I wouldn't be surprised if a lot of the time was spent just waiting on the ops team to perform restores. If it's a manual/labor intense process, it's likely take them a while to work through the entire list
I don't have a ton of experience doing this, but with a lot of multitenant you just give each tenant their own database in the first place. It solves multiple classes of problems.
On a single Postgres instance you can (at least theoretically) have 4 billion databases per instance.
Most of the multi-tenant SaaS products I've worked with do NOT have per tenant databases. I'm sure some do, but the bulk of the multi-tenant products use one (or several) larger databases.
> I'm sure some do, but the bulk of the multi-tenant products use one (or several) larger databases.
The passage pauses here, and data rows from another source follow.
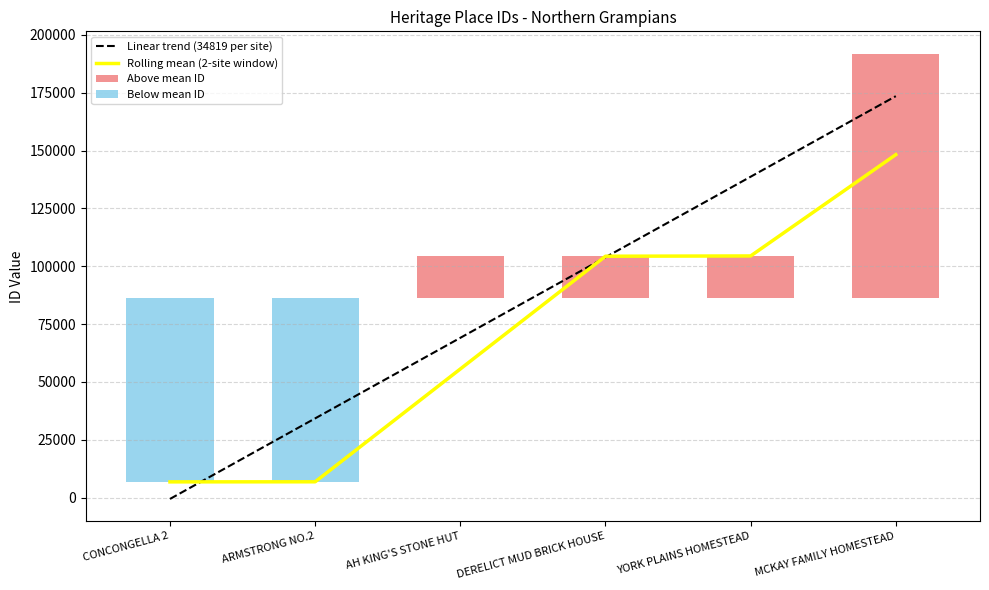

How many data points in Rolling mean (2-site window) are above 104307?

3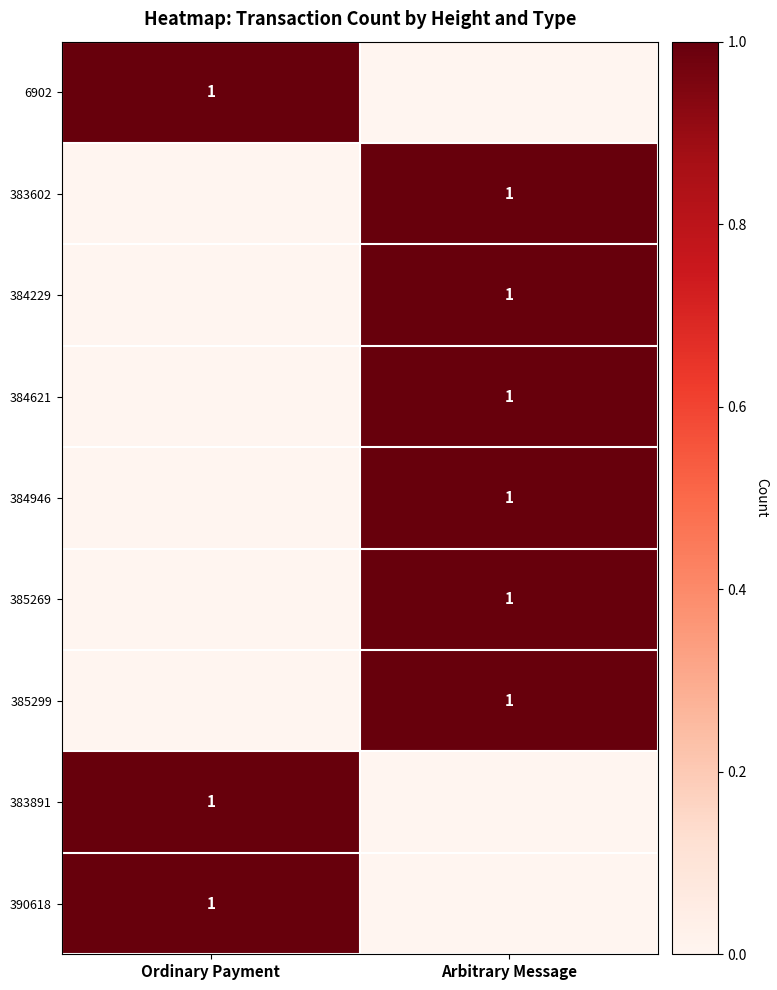

The 384946 series shows 1 at Arbitrary Message. True or false?

True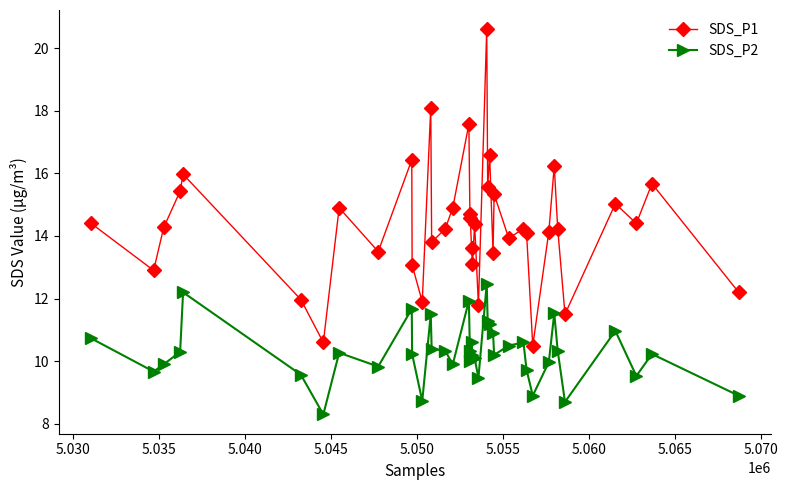

What is the difference between the maximum and minimum values in the SDS_P1 series?

10.1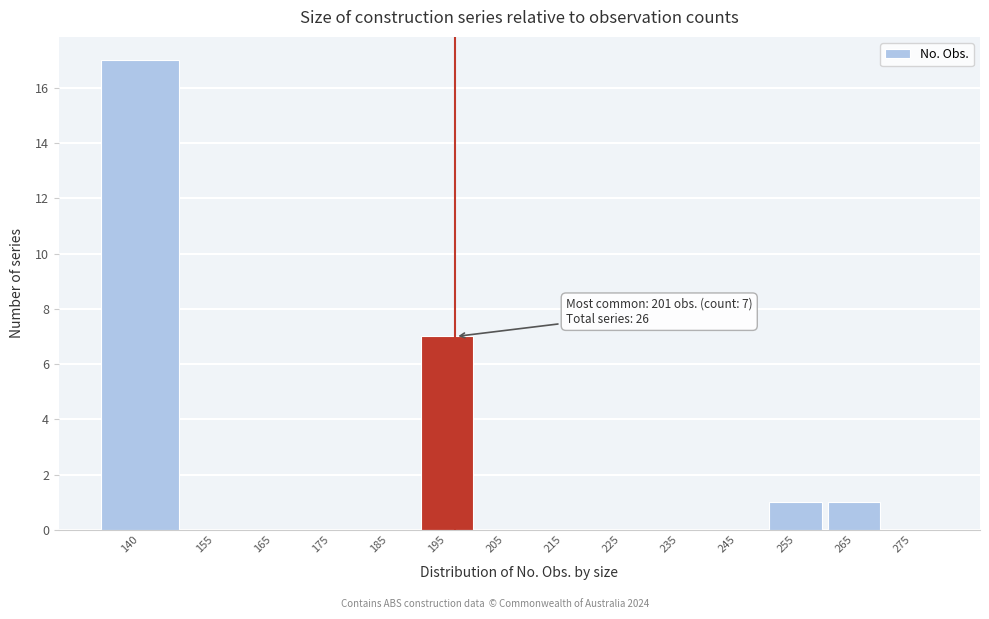

Reading left to right, transcribe all the data shown in this chart.

140=17	155=0	165=0	175=0	185=0	195=7	205=0	215=0	225=0	235=0	245=0	255=1	265=1	275=0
In that case, the tradeoff between isolation and ease of development is made. That said, having a schema per user (even if in the same physical database) seems like a nice approach, if you can stomach the overhead and added ops complexity.
It also creates multiple classes of problems. There are known issues with PostgreSQL's handling of databases containing tens of thousands of tables. (you will need a disproportionate amount of memory to handle that use case on a busy db server).
Using a single database with tenant isolation by a discriminator key (preferably enforced by row level security) is a lot more efficient.
Of course you can't blindly restore, but it seems that's what they 'test'. Either they are completely incompetent or they don't test the real procedure.